Copy the items from the line with "region: Raplamaa" to the line with "latitude: 33.0093", character for character.
* begin *
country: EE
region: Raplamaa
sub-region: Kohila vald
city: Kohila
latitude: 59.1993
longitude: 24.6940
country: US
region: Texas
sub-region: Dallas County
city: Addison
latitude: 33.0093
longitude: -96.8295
* end *
* begin *
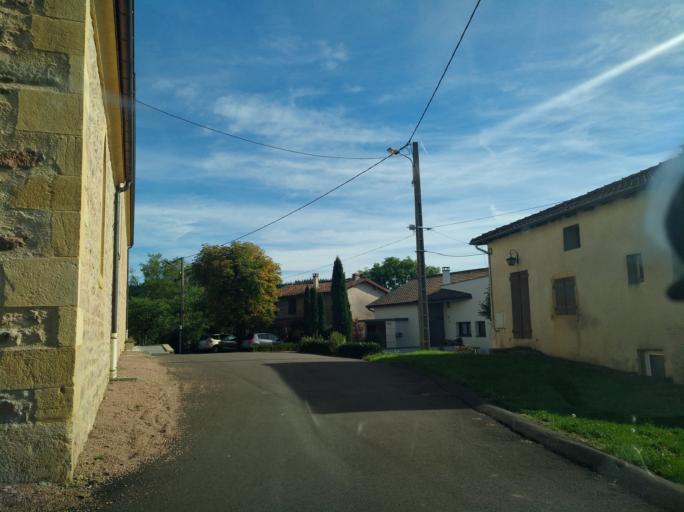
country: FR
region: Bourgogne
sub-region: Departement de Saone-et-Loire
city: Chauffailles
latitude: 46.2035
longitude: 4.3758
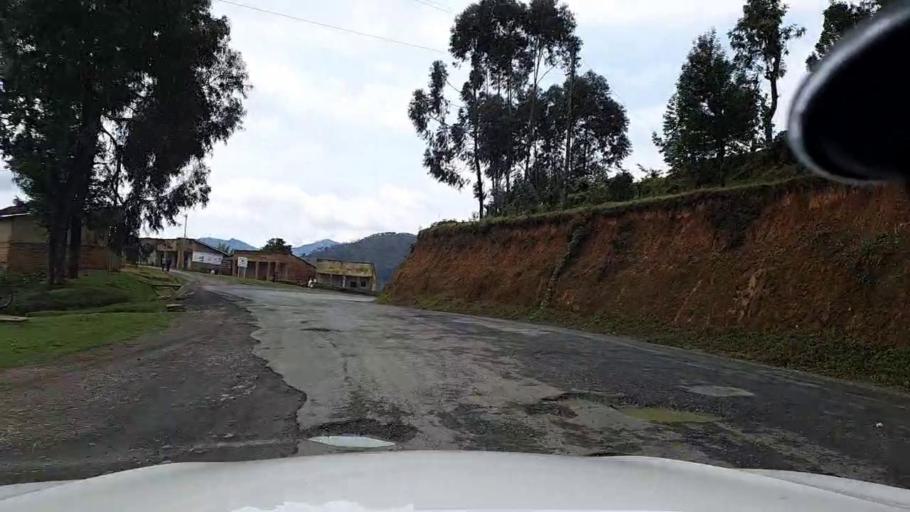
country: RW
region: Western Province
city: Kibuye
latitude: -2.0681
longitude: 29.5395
* end *
* begin *
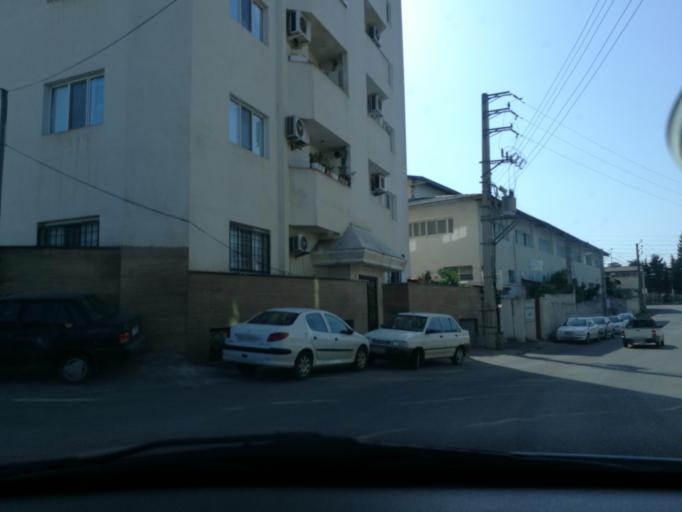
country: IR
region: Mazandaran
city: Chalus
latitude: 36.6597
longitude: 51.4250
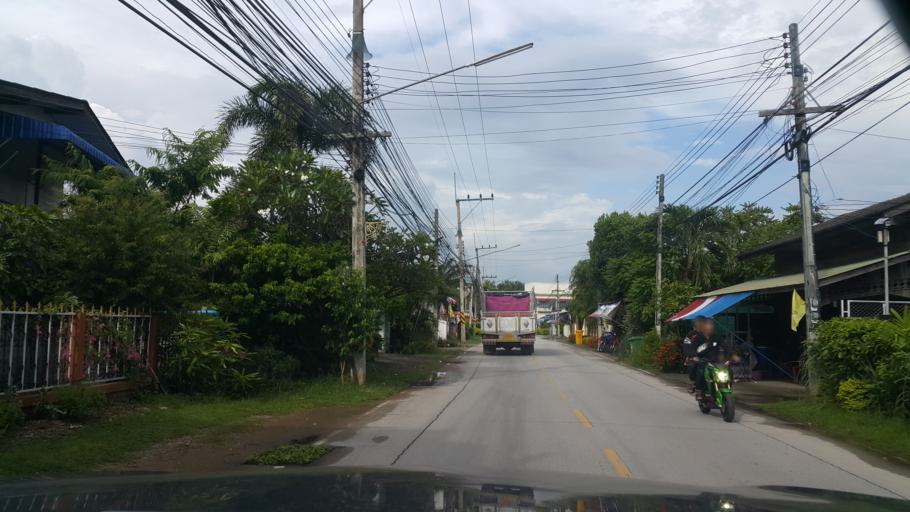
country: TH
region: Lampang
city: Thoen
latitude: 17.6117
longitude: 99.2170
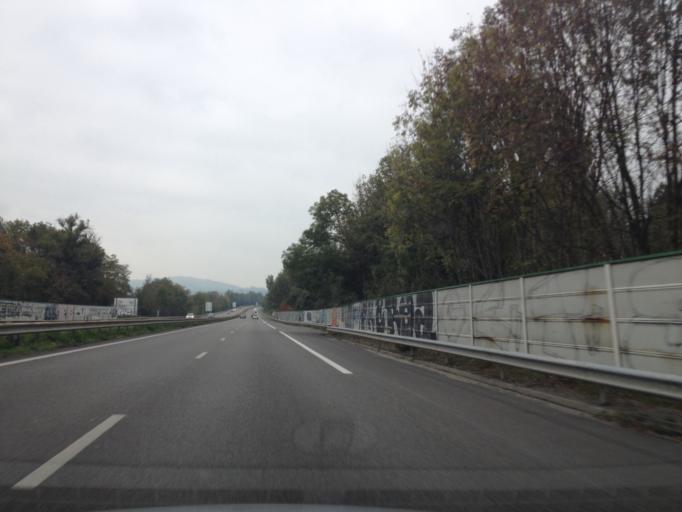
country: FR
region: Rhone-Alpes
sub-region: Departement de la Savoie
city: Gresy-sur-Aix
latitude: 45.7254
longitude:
* end *
RESULT OF THE EXERCISE:
region: Raplamaa
sub-region: Kohila vald
city: Kohila
latitude: 59.1993
longitude: 24.6940
country: US
region: Texas
sub-region: Dallas County
city: Addison
latitude: 33.0093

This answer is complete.